For every line in the records below that holds "There", make a copy.

* Input records

■ ■ ■ ■ ■ ■ ■

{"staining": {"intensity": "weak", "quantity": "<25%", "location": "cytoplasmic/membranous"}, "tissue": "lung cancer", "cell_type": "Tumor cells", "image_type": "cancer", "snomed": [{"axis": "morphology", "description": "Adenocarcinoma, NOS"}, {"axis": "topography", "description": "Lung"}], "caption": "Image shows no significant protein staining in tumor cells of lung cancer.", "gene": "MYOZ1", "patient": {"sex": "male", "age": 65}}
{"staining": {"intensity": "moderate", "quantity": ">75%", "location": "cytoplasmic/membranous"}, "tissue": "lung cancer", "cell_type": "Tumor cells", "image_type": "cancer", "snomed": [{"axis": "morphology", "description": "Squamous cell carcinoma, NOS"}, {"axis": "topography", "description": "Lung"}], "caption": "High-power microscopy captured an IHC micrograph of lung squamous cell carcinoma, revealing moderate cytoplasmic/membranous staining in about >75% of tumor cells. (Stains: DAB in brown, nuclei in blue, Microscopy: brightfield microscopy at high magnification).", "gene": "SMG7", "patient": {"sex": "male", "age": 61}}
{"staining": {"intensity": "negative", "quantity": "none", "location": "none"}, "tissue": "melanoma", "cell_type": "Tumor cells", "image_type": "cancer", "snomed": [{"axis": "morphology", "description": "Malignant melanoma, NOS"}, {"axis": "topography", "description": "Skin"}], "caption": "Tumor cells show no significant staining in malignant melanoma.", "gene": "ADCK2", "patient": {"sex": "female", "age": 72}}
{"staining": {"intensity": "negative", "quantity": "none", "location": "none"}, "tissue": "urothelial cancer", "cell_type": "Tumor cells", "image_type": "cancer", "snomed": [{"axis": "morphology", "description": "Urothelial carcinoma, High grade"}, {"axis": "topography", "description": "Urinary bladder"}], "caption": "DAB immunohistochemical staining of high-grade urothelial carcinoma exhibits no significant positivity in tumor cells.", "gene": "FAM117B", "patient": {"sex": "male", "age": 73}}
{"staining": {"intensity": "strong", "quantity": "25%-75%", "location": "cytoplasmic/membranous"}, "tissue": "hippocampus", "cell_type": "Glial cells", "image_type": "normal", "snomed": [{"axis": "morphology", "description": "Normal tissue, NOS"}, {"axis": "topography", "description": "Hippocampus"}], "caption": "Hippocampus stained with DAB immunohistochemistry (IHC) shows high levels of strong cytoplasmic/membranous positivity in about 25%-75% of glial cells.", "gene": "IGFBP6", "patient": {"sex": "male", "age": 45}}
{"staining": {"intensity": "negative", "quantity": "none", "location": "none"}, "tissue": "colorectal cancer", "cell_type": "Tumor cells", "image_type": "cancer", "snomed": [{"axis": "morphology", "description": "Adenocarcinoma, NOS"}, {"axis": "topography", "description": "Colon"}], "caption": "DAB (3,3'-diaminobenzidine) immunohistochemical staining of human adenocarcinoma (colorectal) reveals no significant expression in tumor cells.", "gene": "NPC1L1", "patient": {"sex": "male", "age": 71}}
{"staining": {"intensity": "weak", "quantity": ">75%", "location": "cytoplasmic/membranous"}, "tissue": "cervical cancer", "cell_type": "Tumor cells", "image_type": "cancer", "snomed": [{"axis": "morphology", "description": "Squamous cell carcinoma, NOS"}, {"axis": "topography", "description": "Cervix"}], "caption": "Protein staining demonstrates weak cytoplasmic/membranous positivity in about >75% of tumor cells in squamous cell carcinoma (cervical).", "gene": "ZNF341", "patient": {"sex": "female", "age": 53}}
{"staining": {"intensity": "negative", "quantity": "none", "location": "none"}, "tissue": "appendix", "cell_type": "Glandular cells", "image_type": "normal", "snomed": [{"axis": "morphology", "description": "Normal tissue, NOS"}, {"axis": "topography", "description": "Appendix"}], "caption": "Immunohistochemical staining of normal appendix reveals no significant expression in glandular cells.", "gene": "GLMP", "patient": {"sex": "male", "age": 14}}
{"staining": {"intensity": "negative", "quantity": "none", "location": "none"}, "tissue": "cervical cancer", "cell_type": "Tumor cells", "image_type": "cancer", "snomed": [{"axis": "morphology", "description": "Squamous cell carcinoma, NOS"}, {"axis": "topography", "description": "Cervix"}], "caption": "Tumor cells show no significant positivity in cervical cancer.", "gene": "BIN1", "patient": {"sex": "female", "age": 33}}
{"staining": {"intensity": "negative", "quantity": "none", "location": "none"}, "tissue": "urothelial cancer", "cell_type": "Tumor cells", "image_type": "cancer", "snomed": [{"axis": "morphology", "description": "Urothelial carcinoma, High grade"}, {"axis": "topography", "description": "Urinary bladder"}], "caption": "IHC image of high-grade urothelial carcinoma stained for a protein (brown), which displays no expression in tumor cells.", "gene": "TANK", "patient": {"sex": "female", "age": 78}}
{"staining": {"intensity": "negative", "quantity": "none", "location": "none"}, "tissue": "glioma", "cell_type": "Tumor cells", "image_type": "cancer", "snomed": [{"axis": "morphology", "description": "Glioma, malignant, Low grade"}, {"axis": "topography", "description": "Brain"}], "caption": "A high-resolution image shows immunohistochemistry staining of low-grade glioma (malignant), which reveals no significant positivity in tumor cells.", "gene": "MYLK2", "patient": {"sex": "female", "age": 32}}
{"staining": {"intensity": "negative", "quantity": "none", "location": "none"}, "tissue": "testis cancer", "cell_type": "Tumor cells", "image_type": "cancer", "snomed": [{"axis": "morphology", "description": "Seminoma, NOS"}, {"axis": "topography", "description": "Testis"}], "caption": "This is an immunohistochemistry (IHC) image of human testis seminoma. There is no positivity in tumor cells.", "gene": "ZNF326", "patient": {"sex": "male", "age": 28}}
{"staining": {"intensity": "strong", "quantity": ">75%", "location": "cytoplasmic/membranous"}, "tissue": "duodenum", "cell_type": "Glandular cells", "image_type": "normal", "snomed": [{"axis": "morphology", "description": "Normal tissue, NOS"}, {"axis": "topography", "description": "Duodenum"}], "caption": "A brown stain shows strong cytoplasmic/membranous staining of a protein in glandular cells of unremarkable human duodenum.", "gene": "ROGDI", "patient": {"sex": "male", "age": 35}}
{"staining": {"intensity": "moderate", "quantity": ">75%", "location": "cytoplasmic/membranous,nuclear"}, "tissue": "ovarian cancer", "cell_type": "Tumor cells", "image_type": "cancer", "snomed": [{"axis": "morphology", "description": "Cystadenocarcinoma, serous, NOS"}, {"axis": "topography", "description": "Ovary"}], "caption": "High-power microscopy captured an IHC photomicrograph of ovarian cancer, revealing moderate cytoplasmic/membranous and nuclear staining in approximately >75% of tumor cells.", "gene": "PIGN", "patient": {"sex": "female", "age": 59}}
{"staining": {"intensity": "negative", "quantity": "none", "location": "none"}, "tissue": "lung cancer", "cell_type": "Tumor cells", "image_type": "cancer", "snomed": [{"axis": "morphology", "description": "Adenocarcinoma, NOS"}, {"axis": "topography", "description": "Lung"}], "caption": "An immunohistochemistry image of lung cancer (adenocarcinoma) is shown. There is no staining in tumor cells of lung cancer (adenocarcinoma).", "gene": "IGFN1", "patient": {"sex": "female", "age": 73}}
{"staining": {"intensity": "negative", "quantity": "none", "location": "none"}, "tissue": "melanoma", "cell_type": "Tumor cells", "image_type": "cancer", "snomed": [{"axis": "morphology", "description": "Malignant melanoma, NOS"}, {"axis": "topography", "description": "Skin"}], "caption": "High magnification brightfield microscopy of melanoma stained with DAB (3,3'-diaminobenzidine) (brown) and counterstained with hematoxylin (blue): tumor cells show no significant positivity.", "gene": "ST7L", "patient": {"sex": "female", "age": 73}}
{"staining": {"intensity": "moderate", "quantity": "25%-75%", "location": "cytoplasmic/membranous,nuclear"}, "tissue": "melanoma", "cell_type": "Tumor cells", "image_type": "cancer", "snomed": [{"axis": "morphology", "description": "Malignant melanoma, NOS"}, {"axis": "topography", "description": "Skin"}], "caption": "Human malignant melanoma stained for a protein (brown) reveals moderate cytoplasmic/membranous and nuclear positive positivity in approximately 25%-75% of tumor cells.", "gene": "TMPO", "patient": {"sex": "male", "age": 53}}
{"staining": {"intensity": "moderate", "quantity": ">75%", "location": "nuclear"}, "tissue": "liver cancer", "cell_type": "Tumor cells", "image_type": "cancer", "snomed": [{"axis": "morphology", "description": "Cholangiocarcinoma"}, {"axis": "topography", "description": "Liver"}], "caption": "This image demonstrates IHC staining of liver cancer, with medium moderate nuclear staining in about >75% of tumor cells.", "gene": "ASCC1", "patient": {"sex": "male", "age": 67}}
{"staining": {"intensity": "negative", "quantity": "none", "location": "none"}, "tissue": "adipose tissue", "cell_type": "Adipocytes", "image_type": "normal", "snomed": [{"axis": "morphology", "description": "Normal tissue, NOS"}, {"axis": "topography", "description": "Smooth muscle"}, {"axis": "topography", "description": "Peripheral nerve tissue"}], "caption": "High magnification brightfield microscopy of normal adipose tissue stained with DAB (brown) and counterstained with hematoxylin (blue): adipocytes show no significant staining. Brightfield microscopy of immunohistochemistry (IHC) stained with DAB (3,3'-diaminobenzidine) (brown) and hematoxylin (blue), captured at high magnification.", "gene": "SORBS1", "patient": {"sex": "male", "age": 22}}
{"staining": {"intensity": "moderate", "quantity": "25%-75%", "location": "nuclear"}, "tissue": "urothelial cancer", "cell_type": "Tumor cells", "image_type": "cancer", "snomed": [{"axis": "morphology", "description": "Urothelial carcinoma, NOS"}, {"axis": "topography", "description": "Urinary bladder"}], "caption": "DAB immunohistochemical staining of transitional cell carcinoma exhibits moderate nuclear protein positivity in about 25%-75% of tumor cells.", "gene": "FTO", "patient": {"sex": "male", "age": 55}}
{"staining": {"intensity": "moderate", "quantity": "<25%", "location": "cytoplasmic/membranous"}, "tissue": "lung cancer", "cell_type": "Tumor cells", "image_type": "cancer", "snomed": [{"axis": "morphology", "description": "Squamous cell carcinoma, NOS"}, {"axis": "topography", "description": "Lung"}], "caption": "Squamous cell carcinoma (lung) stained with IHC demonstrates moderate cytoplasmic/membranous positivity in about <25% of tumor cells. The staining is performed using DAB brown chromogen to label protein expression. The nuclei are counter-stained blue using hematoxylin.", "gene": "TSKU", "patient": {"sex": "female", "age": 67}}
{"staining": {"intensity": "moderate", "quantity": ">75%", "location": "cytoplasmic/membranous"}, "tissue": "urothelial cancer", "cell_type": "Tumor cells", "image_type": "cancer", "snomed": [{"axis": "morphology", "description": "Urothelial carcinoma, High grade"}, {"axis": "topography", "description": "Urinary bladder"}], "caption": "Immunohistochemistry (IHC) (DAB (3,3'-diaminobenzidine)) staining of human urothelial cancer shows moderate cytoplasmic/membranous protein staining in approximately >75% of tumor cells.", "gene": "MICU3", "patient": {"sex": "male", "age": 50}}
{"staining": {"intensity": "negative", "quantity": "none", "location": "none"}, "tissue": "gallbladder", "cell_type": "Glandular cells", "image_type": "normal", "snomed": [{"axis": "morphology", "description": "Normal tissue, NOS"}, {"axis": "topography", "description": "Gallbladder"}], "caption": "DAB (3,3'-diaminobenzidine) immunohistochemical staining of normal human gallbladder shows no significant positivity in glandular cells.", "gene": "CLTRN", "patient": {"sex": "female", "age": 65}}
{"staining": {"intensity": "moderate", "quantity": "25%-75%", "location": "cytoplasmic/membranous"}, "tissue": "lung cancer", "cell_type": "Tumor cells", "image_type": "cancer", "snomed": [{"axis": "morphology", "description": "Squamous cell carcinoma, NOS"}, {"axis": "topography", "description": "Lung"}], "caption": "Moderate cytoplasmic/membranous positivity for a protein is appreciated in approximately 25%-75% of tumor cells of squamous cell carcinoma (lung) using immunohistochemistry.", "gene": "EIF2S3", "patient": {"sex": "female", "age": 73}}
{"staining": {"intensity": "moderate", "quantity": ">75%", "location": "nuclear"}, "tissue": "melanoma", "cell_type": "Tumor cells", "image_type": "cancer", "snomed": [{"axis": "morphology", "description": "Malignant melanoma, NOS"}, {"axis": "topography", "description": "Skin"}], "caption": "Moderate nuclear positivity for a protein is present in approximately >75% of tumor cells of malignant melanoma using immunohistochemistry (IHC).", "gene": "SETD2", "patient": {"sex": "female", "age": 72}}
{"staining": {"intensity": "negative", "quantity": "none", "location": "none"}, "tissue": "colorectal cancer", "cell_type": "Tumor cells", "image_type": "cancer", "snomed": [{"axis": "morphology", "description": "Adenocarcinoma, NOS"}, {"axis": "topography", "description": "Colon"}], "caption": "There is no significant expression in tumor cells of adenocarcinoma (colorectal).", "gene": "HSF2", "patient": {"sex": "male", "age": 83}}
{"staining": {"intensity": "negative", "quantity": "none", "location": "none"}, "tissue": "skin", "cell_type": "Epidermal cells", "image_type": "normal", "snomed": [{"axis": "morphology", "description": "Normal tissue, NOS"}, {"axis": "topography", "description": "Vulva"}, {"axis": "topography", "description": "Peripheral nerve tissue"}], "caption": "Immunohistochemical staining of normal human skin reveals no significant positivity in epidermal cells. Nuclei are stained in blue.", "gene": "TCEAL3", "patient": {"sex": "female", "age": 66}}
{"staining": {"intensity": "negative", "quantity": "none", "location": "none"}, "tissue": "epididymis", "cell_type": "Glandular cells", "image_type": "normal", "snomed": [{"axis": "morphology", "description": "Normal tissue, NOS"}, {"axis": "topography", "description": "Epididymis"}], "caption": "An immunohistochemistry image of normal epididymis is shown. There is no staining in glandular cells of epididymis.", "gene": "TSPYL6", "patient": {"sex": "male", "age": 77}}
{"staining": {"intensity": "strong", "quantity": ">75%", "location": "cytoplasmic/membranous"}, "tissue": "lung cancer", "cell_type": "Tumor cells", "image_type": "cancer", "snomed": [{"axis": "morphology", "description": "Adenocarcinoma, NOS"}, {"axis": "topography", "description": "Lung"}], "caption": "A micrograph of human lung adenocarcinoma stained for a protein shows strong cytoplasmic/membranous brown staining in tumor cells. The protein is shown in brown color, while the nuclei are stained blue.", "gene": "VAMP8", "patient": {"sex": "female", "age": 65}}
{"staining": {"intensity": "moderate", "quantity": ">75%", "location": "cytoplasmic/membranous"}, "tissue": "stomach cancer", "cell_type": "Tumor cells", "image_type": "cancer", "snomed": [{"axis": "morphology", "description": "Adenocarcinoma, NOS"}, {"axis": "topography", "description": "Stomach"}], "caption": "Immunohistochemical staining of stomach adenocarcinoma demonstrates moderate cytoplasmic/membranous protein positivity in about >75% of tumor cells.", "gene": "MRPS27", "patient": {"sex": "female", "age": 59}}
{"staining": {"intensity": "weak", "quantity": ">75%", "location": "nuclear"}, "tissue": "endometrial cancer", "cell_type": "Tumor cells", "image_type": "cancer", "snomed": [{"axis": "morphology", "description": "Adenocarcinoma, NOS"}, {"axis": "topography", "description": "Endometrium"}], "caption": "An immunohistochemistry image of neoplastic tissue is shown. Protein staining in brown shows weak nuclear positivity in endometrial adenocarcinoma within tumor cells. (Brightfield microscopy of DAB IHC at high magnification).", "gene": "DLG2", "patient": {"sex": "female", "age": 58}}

■ ■ ■ ■ ■ ■ ■

* Final answer
{"staining": {"intensity": "negative", "quantity": "none", "location": "none"}, "tissue": "testis cancer", "cell_type": "Tumor cells", "image_type": "cancer", "snomed": [{"axis": "morphology", "description": "Seminoma, NOS"}, {"axis": "topography", "description": "Testis"}], "caption": "This is an immunohistochemistry (IHC) image of human testis seminoma. There is no positivity in tumor cells.", "gene": "ZNF326", "patient": {"sex": "male", "age": 28}}
{"staining": {"intensity": "negative", "quantity": "none", "location": "none"}, "tissue": "lung cancer", "cell_type": "Tumor cells", "image_type": "cancer", "snomed": [{"axis": "morphology", "description": "Adenocarcinoma, NOS"}, {"axis": "topography", "description": "Lung"}], "caption": "An immunohistochemistry image of lung cancer (adenocarcinoma) is shown. There is no staining in tumor cells of lung cancer (adenocarcinoma).", "gene": "IGFN1", "patient": {"sex": "female", "age": 73}}
{"staining": {"intensity": "negative", "quantity": "none", "location": "none"}, "tissue": "colorectal cancer", "cell_type": "Tumor cells", "image_type": "cancer", "snomed": [{"axis": "morphology", "description": "Adenocarcinoma, NOS"}, {"axis": "topography", "description": "Colon"}], "caption": "There is no significant expression in tumor cells of adenocarcinoma (colorectal).", "gene": "HSF2", "patient": {"sex": "male", "age": 83}}
{"staining": {"intensity": "negative", "quantity": "none", "location": "none"}, "tissue": "epididymis", "cell_type": "Glandular cells", "image_type": "normal", "snomed": [{"axis": "morphology", "description": "Normal tissue, NOS"}, {"axis": "topography", "description": "Epididymis"}], "caption": "An immunohistochemistry image of normal epididymis is shown. There is no staining in glandular cells of epididymis.", "gene": "TSPYL6", "patient": {"sex": "male", "age": 77}}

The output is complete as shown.